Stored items
►

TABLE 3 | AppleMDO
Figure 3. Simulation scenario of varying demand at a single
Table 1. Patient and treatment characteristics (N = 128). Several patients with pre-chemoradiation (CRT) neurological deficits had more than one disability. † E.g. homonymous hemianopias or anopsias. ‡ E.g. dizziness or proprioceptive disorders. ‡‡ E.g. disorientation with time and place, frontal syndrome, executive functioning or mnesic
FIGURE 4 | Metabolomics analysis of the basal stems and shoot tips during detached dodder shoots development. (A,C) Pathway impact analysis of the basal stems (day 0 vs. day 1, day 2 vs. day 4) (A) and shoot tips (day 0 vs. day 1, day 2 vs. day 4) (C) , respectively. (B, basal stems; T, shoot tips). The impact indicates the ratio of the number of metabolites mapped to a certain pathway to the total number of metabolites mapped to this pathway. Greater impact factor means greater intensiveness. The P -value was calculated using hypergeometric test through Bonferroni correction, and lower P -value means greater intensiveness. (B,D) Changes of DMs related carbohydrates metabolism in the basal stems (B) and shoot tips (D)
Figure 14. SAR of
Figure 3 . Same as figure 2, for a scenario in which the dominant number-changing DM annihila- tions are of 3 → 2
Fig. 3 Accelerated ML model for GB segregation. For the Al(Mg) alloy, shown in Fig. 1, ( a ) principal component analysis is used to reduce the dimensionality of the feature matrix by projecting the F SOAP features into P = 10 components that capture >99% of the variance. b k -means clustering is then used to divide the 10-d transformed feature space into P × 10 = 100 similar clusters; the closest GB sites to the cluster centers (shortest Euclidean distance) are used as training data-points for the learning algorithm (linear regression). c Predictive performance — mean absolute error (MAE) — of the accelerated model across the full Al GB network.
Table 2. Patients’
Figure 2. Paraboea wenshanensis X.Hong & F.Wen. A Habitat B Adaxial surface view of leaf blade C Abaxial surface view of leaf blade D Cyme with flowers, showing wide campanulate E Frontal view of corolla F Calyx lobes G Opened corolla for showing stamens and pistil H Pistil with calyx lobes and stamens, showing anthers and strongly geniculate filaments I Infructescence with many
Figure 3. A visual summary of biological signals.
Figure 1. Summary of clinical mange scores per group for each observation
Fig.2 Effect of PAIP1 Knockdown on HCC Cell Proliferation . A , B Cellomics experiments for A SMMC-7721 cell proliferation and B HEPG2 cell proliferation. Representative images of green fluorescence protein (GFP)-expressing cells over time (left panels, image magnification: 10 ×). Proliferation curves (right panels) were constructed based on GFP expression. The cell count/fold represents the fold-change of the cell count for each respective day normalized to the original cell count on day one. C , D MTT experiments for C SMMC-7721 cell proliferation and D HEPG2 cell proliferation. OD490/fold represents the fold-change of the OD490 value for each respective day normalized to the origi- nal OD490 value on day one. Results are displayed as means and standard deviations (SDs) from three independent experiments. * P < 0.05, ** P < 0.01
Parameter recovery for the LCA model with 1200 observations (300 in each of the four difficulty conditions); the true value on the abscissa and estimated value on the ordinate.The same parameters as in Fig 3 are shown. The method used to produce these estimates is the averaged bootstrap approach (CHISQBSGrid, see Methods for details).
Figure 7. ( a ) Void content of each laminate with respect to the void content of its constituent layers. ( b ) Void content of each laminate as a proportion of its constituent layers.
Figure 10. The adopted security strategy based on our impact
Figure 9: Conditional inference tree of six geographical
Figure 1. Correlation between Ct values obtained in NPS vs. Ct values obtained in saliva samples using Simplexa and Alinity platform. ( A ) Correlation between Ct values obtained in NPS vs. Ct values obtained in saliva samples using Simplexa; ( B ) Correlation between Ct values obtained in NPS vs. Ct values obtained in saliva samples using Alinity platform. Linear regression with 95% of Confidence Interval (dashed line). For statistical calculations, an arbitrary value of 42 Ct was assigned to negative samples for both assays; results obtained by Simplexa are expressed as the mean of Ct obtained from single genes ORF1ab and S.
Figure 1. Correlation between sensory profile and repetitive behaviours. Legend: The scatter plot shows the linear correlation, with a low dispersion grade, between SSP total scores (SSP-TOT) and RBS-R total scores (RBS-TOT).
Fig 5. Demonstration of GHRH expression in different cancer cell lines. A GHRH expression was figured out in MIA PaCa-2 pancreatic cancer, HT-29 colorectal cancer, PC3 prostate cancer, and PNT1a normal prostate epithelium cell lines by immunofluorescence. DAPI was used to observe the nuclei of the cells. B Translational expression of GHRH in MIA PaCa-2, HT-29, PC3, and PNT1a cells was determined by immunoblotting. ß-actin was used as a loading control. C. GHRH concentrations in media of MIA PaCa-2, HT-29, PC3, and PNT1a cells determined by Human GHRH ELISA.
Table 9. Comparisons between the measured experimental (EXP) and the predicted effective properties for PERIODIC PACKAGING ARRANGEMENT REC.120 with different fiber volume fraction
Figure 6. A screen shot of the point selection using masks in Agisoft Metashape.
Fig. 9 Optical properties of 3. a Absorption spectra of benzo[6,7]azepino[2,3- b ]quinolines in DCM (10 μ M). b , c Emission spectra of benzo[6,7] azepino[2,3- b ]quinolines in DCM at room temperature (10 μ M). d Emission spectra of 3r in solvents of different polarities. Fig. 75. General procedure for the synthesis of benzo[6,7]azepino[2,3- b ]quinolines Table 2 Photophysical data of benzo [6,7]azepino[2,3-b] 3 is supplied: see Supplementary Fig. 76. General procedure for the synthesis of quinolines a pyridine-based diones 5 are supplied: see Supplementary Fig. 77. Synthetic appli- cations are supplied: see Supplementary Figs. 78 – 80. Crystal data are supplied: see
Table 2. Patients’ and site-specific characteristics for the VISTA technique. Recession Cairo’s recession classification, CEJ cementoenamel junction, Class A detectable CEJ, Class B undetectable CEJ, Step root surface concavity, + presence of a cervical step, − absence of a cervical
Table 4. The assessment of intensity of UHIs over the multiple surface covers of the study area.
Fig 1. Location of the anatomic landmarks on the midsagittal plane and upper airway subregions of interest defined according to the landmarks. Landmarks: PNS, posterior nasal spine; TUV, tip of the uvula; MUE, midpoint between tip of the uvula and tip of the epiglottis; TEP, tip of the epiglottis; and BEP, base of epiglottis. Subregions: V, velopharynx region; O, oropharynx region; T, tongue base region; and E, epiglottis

◄

◆ **WHAT THE EXERCISE ASKS**
Please be sure to repeat every entry exactly.

◆ **RESPONSE BELOW**
TABLE 3 | AppleMDO
Figure 3. Simulation scenario of varying demand at a single
Table 1. Patient and treatment characteristics (N = 128). Several patients with pre-chemoradiation (CRT) neurological deficits had more than one disability. † E.g. homonymous hemianopias or anopsias. ‡ E.g. dizziness or proprioceptive disorders. ‡‡ E.g. disorientation with time and place, frontal syndrome, executive functioning or mnesic
FIGURE 4 | Metabolomics analysis of the basal stems and shoot tips during detached dodder shoots development. (A,C) Pathway impact analysis of the basal stems (day 0 vs. day 1, day 2 vs. day 4) (A) and shoot tips (day 0 vs. day 1, day 2 vs. day 4) (C) , respectively. (B, basal stems; T, shoot tips). The impact indicates the ratio of the number of metabolites mapped to a certain pathway to the total number of metabolites mapped to this pathway. Greater impact factor means greater intensiveness. The P -value was calculated using hypergeometric test through Bonferroni correction, and lower P -value means greater intensiveness. (B,D) Changes of DMs related carbohydrates metabolism in the basal stems (B) and shoot tips (D)
Figure 14. SAR of
Figure 3 . Same as figure 2, for a scenario in which the dominant number-changing DM annihila- tions are of 3 → 2
Fig. 3 Accelerated ML model for GB segregation. For the Al(Mg) alloy, shown in Fig. 1, ( a ) principal component analysis is used to reduce the dimensionality of the feature matrix by projecting the F SOAP features into P = 10 components that capture >99% of the variance. b k -means clustering is then used to divide the 10-d transformed feature space into P × 10 = 100 similar clusters; the closest GB sites to the cluster centers (shortest Euclidean distance) are used as training data-points for the learning algorithm (linear regression). c Predictive performance — mean absolute error (MAE) — of the accelerated model across the full Al GB network.
Table 2. Patients’
Figure 2. Paraboea wenshanensis X.Hong & F.Wen. A Habitat B Adaxial surface view of leaf blade C Abaxial surface view of leaf blade D Cyme with flowers, showing wide campanulate E Frontal view of corolla F Calyx lobes G Opened corolla for showing stamens and pistil H Pistil with calyx lobes and stamens, showing anthers and strongly geniculate filaments I Infructescence with many
Figure 3. A visual summary of biological signals.
Figure 1. Summary of clinical mange scores per group for each observation
Fig.2 Effect of PAIP1 Knockdown on HCC Cell Proliferation . A , B Cellomics experiments for A SMMC-7721 cell proliferation and B HEPG2 cell proliferation. Representative images of green fluorescence protein (GFP)-expressing cells over time (left panels, image magnification: 10 ×). Proliferation curves (right panels) were constructed based on GFP expression. The cell count/fold represents the fold-change of the cell count for each respective day normalized to the original cell count on day one. C , D MTT experiments for C SMMC-7721 cell proliferation and D HEPG2 cell proliferation. OD490/fold represents the fold-change of the OD490 value for each respective day normalized to the origi- nal OD490 value on day one. Results are displayed as means and standard deviations (SDs) from three independent experiments. * P < 0.05, ** P < 0.01
Parameter recovery for the LCA model with 1200 observations (300 in each of the four difficulty conditions); the true value on the abscissa and estimated value on the ordinate.The same parameters as in Fig 3 are shown. The method used to produce these estimates is the averaged bootstrap approach (CHISQBSGrid, see Methods for details).
Figure 7. ( a ) Void content of each laminate with respect to the void content of its constituent layers. ( b ) Void content of each laminate as a proportion of its constituent layers.
Figure 10. The adopted security strategy based on our impact
Figure 9: Conditional inference tree of six geographical
Figure 1. Correlation between Ct values obtained in NPS vs. Ct values obtained in saliva samples using Simplexa and Alinity platform. ( A ) Correlation between Ct values obtained in NPS vs. Ct values obtained in saliva samples using Simplexa; ( B ) Correlation between Ct values obtained in NPS vs. Ct values obtained in saliva samples using Alinity platform. Linear regression with 95% of Confidence Interval (dashed line). For statistical calculations, an arbitrary value of 42 Ct was assigned to negative samples for both assays; results obtained by Simplexa are expressed as the mean of Ct obtained from single genes ORF1ab and S.
Figure 1. Correlation between sensory profile and repetitive behaviours. Legend: The scatter plot shows the linear correlation, with a low dispersion grade, between SSP total scores (SSP-TOT) and RBS-R total scores (RBS-TOT).
Fig 5. Demonstration of GHRH expression in different cancer cell lines. A GHRH expression was figured out in MIA PaCa-2 pancreatic cancer, HT-29 colorectal cancer, PC3 prostate cancer, and PNT1a normal prostate epithelium cell lines by immunofluorescence. DAPI was used to observe the nuclei of the cells. B Translational expression of GHRH in MIA PaCa-2, HT-29, PC3, and PNT1a cells was determined by immunoblotting. ß-actin was used as a loading control. C. GHRH concentrations in media of MIA PaCa-2, HT-29, PC3, and PNT1a cells determined by Human GHRH ELISA.
Table 9. Comparisons between the measured experimental (EXP) and the predicted effective properties for PERIODIC PACKAGING ARRANGEMENT REC.120 with different fiber volume fraction
Figure 6. A screen shot of the point selection using masks in Agisoft Metashape.
Fig. 9 Optical properties of 3. a Absorption spectra of benzo[6,7]azepino[2,3- b ]quinolines in DCM (10 μ M). b , c Emission spectra of benzo[6,7] azepino[2,3- b ]quinolines in DCM at room temperature (10 μ M). d Emission spectra of 3r in solvents of different polarities. Fig. 75. General procedure for the synthesis of benzo[6,7]azepino[2,3- b ]quinolines Table 2 Photophysical data of benzo [6,7]azepino[2,3-b] 3 is supplied: see Supplementary Fig. 76. General procedure for the synthesis of quinolines a pyridine-based diones 5 are supplied: see Supplementary Fig. 77. Synthetic appli- cations are supplied: see Supplementary Figs. 78 – 80. Crystal data are supplied: see
Table 2. Patients’ and site-specific characteristics for the VISTA technique. Recession Cairo’s recession classification, CEJ cementoenamel junction, Class A detectable CEJ, Class B undetectable CEJ, Step root surface concavity, + presence of a cervical step, − absence of a cervical
Table 4. The assessment of intensity of UHIs over the multiple surface covers of the study area.
Fig 1. Location of the anatomic landmarks on the midsagittal plane and upper airway subregions of interest defined according to the landmarks. Landmarks: PNS, posterior nasal spine; TUV, tip of the uvula; MUE, midpoint between tip of the uvula and tip of the epiglottis; TEP, tip of the epiglottis; and BEP, base of epiglottis. Subregions: V, velopharynx region; O, oropharynx region; T, tongue base region; and E, epiglottis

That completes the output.